Acórdão nº 4649/21.0T8GMR.G1 de Tribunal da Relação de Guimarães, 10 de Março de 2022

Magistrado ResponsávelPAULO REIS
Data da Resolução10 de Março de 2022
EmissorTribunal da Relação de Guimarães

Acordam na 2.ª Secção Cível do Tribunal da Relação de Guimarães: I. Relatório M. F.

, intentou execução para entrega de coisa contra A. O.

, dando à execução a decisão proferida nos autos de divórcio por mútuo consentimento que correram termos junto da Conservatória do Registo Civil de .. - Processo n.º 808/2017 -, junta por certidão.

Alega, no requerimento executivo, que: «1. Exequente, M. F., e Executado, A. O., casaram em - de Agosto de 1989.

  1. Casamento esse, que viria a ser dissolvido, em 18 de Julho de 2017, por via de divórcio e separação de pessoas e bens por mútuo consentimento, decretado pela Conservatória do Registo Civil da .. - Processo n.º 808/2017.

  2. Divórcio que apenas se mostrou possível pelo facto de Exequente e Executado estarem de acordo quanto à casa de morada de família, tendo o referido acordo sido na mencionada data homologado.

  3. No mesmo acordaram, e passa-se a citar, "que a requerente mulher utilize e fique a residir gratuitamente na casa de morada de família, sita na Avenida …, .. (...), concelho da .., bem comum do casal, mas que será do requerente marido o encargo com a prestação mensal da mesma, no valor de 185 euros e 50 cêntimos, na pendência do divórcio, até à partilha ou venda da mesma".

  4. Ora, a ata em que se exara a decisão da Senhora Conservadora do Registo Civil produz os mesmos efeitos que uma sentença judicial quanto à mesma matéria, sendo, por isso, título executivo, nos termos da alínea a) do n.º 1 do artigo 703.º do Código do Processo Civil.

  5. É certo que a Exequente ficou a residir naquela casa até há bem pouco tempo, 7. Contudo, em momento algum o Executado abandonou a mesma, nela se mantendo a residir até aos dias de hoje, na companhia da filha que tem em comum com a Exequente.
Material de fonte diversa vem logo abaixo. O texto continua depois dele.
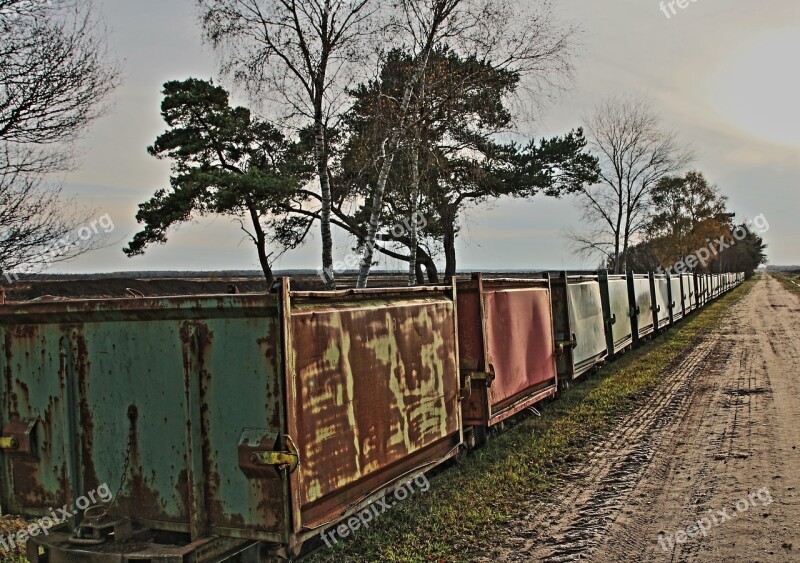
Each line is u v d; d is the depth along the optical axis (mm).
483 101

  6. Isto apesar de não se ter ainda procedido à partilha, nem vendido a casa.

  7. Foram várias, ao longo dos últimos anos, as tentativas levadas a cabo pela Exequente, no sentido de o Executado abandonar a casa.

  8. Todas elas em vão, esbarrando na intransigência deste último.

  9. Permaneceu e permanece, por isso, o Executado na habitação, perfeitamente ciente de que incumpre, dia após dia, o acordo livremente celebrado.

  10. Toda esta situação levou, naturalmente, a inúmeros atritos e discussões.

  11. Tendo agastado severamente a Exequente, 14. Que viu como única via possível para a salvaguarda da sua saúde mental abandonar a casa aqui em questão, e procurar nova morada, 15. Com os custos inerentes à mesma.

  12. Não obstante, e tendo por base o acordo, devidamente homologado, celebrado com o Executado, tem a Exequente direito a residir, de forma exclusiva, na casa sita na Avenida …, .. (...), concelho da ...

  13. Direito que pretende exercer de forma plena, 18. O que apenas será possível com o abandono daquela, por parte do Executado.

  14. Assim, deverá o Executado ser citado para proceder à entrega daquele imóvel no prazo de 20 dias, conforme previsto no artigo 859º do C.P.C., com a cominação de, caso não o faça voluntariamente, a execução prosseguir nos termos do artigo 861º do C.P.C».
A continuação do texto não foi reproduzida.